知っておくと100倍楽しい 大河「べらぼう」キーパーソン 中村隼人が演じる「長谷川平蔵」 売れっ子花魁にのせられ親の遺産食いつぶし 若いころは〝本所の銕(てつ)〟と呼ばれ不良青年
zakzak by夕刊フジ / 2025年1月25日 15時0分
NHK大河ドラマ「べらぼう~蔦重栄華乃夢噺~」で、初回から注目されているのが、長谷川平蔵(中村隼人)だ。
第1話。主人公の蔦重(横浜流星)が案内人を務める吉原に、遊び人風の男を引き連れてきた平蔵は威張っているが、着物のセンスはイマイチだし、髪もわざとらしいシケ(ほつれ髪)があったりと、遊び慣れていないことはバレバレ。カッコつけて、シケをふーっと口で吹いたりする平蔵は、蔦重に「血筋自慢のチャクチャク野郎」と見抜かれ、売れっ子花魁・花の井(小芝風花)との仲を取り持つと乗せられて、大散財させられる。
第2話では、花の井が好むのは「江戸っ子」「向こう見ず」「一番なじんた男は初回から紙花をまいた」と聞かされ、1枚2万円ほどに換金できる桃色の紙花を大量にばらまく羽目に。第3話では、蔦重が作る本のトップを飾るためには50両の「入銀」が必要だと花の井にすり寄られ、工面する。その結果、平蔵は親の遺産を使い果たし、吉原にも来られなくなってしまった。

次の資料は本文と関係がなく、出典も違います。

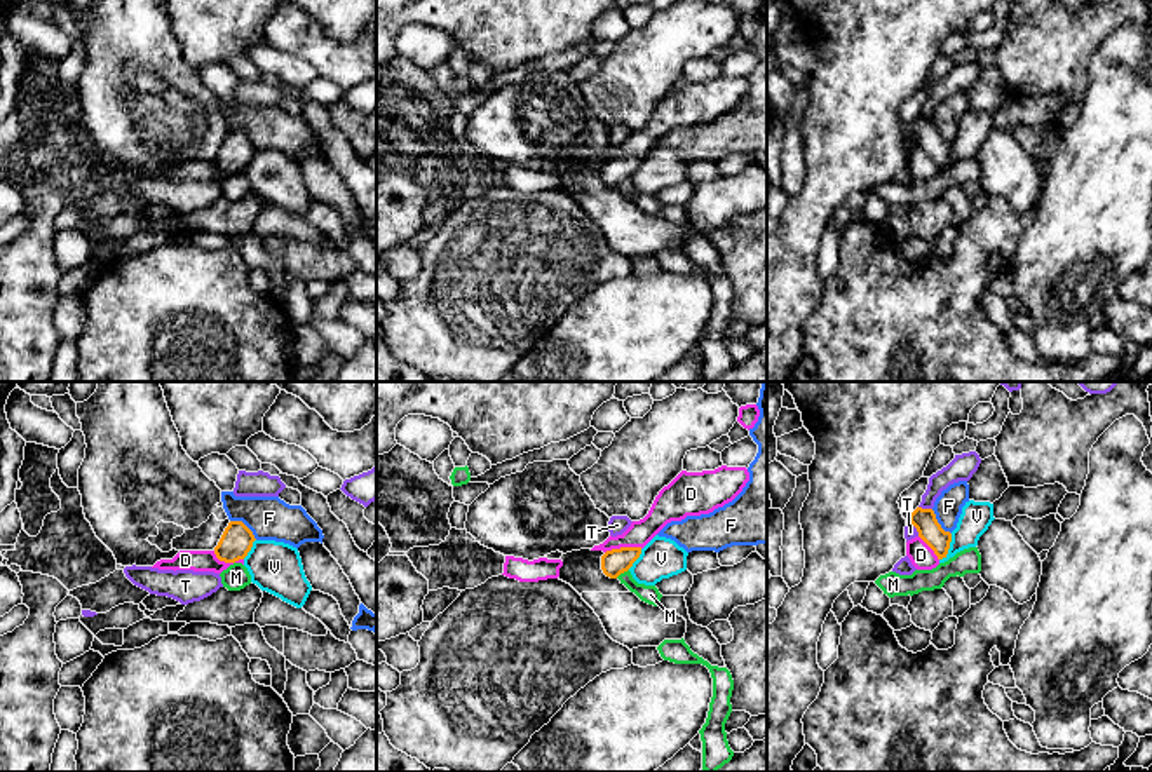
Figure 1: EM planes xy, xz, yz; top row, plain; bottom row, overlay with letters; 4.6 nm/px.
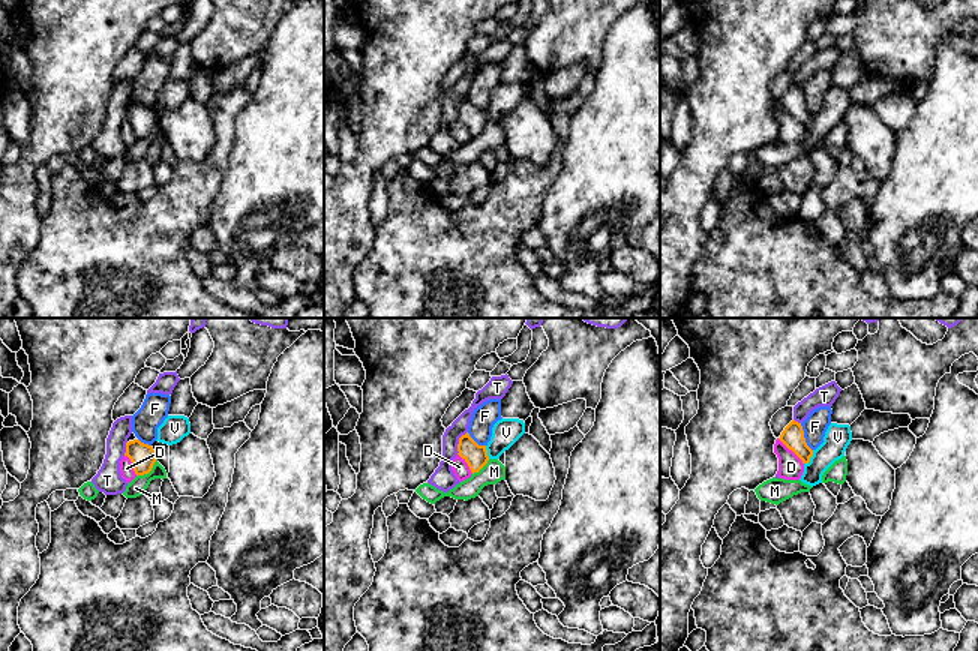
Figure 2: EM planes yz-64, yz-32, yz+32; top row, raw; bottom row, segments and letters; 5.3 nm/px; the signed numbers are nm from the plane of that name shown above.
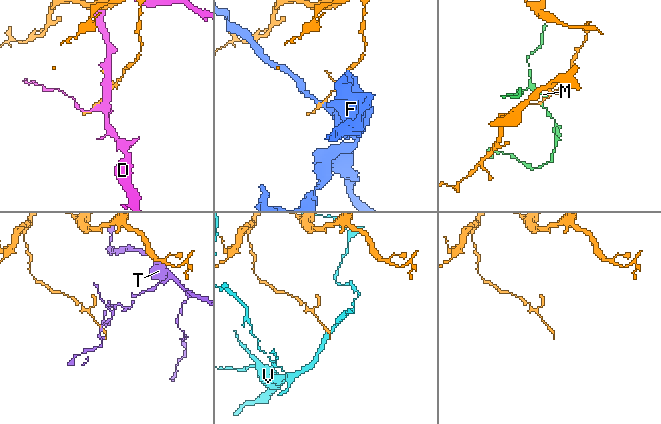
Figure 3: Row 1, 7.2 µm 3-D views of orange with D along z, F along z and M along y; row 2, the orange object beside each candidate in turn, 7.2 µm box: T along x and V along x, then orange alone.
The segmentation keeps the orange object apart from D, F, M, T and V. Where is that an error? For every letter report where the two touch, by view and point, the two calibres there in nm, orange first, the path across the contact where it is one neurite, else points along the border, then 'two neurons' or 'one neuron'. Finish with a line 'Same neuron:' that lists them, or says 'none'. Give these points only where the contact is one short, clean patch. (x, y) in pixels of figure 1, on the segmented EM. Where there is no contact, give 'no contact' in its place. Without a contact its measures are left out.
D: contact xz (623, 548); calibres 120 and 120 nm; two neurons
F: contact xy (244, 525); calibres 150 and 200 nm; two neurons
M: contact xz (621, 572); calibres 120 and 90 nm; border xz (628, 568), (616, 577); two neurons
T: contact yz (915, 527); calibres 110 and 60 nm; two neurons
V: contact yz (948, 548); calibres 110 and 140 nm; border yz (952, 534), (948, 551), (940, 560); two neurons
Same neuron: none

ご存じ長谷川平蔵といえば、「鬼平犯科帳」シリーズでも知られるように火付盗賊改方長官として、江戸の悪を厳しく取り締まった人物。だが、若いころは〝本所の銕(てつ)〟(銕三郎)と呼ばれ、結構な不良青年だった。だからこそ、盗賊など裏社会や弱い者たちの心を知る「お頭」として慕われたとも言われる。
「べらぼう」では、平蔵が用意した50両は吉原の最下層の女郎たちの飯代となり、本人が知らないところで人助けとなっていた。
蔦重は、重商主義の田沼意次(渡辺謙)が広めた自由な空気の中で、版元としてヒットを出すが、田沼失脚後、出版や封獄の統制をした老中松平定信の「寛政の改革」により、手鎖りの刑や財産没収など厳しい処分を受ける。火付盗賊改方となった平蔵の後ろ盾が他ならぬ松平定信(寺田心)なのだ。
隼人の大叔父は80~82年に「鬼平犯科帳」に主演した萬屋錦之介。どんな平蔵に成長するのか。時代の空気がガラリと変わる中で、蔦重と平蔵の関わりは晩年まで続くのかも気になる。 =おわり
(時代劇研究家・ペリー荻野)
■べらぼう~蔦重栄華乃夢噺~ 1月5日にスタートしたNHK大河ドラマ第64作。脚本は「JIN―仁―」(TBS系)や「ごちそうさん」(NHK)を手がけた森下佳子。